К вечеру пошел дождь и как-то потеплело. Мы возвращались по хорошей дороге через Цесис. Машина мчалась на большой скорости, но уже не дребезжала, и мы сидели тихие, просветленные. Видимо, что бы нас ни заботило, основная проблема человека, проблема всех проблем — это вопрос: как жить дальше? Мы бьемся над этим день и ночь, из смутных очертаний завтрашнего дня, стоящего перед всем миром, высекаем посильную задачу для себя, затем все это соотносим и опять заново ищем и бьемся. Это занимало нас еще утром того дня, еще несколько часов назад, и вот мы утихли. Мы уже знали, по крайней мере, на какое-то время знали, как дальше жить.
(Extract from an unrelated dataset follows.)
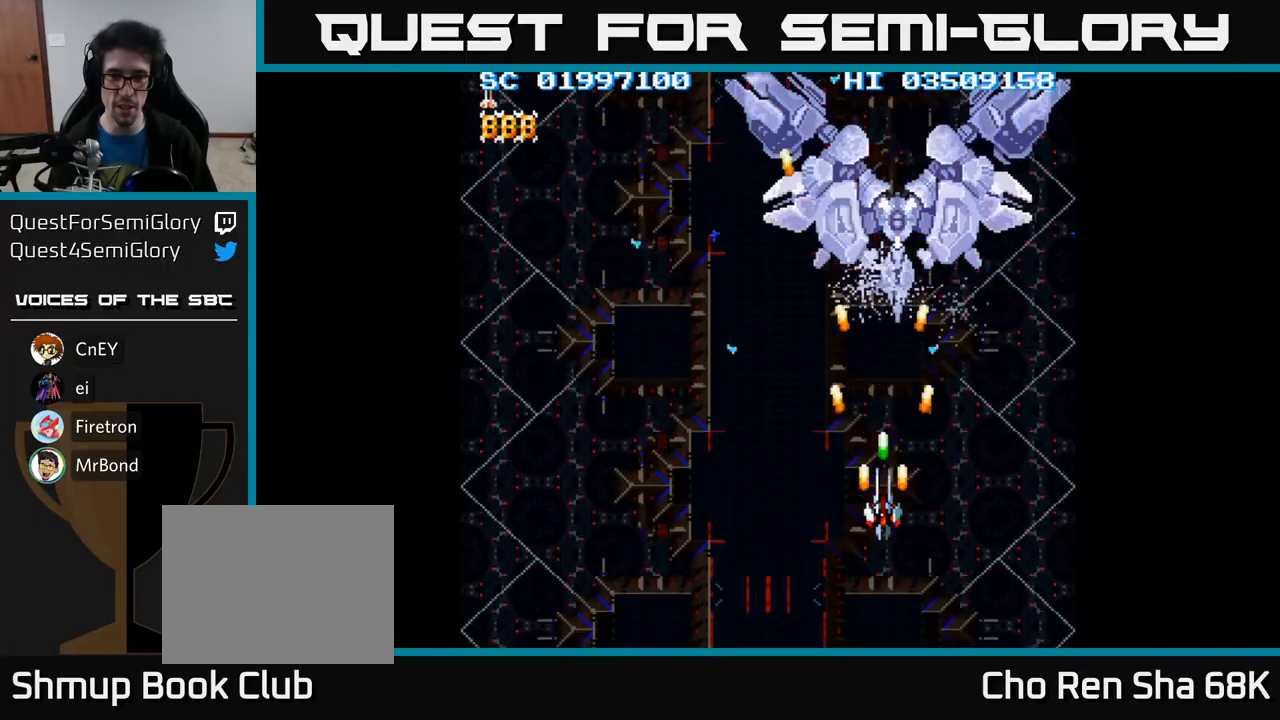
{"buttons": ["A", "DPAD_DOWN"], "events": [[250, "DPAD_LEFT", "down"], [333, "DPAD_DOWN", "down"], [383, "DPAD_LEFT", "up"]]}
А еще я думал, сидя у мокрого от дождя окошка: какое, должно быть, счастье родиться латышским писателем, работать для народа, который воистину любит своих художников, знает о них все и ставит им памятники не только на площадях и могилах, но и на тех роковых местах, где им суждено было пасть.
Моцарт в конце лета
Сосны, березы, и вот меж ними снова светится голубизна, и вот мы снова выбираемся к голубому простору, к этому извечному богу северной красоты. По песочному пляжу идет старый латыш в поношенной полотняной кепочке, в таком же поношенном полотняном костюме. Его тут знают почти все. В самые жаркие дни лета он появляется вдруг на пляжах Рижского залива. Идет уныло, таща на себе складной алюминиевый столик, тоже складное и тоже алюминиевое креслице. Идет, волоча по песку старые, истоптанные ботинки, идет сосредоточенный, задумчивый, ничего не видя и не слыша вокруг…
Многим, наверное, ведомо, что такое жаркие дни лета на Рижском взморье. Утверждают, что при хорошей погоде этот курорт не знает себе равных в мире, и, видимо, так оно и есть. Ленточка горячего песка в пятьдесят-шестьдесят километров, чуть выгнутая дугой, окаймленная с одной стороны хвойным лесом, а с другой, на сколько видит глаз, голубым морем Балтики. Немыслимое количество народа. Дети, взрослые, молодежь. Особенно молодых, особенно женщин много. Бесчисленное море молодых тел — только глаза чуть прикрыты темными очками, или пластмассовым козырьком, или зачитанной книжкой, и в этой атмосфере карнавала и визга купающихся трудно представить себе что-либо более смешное, более нелепое, чем этот старый латыш в истоптанных ботинках.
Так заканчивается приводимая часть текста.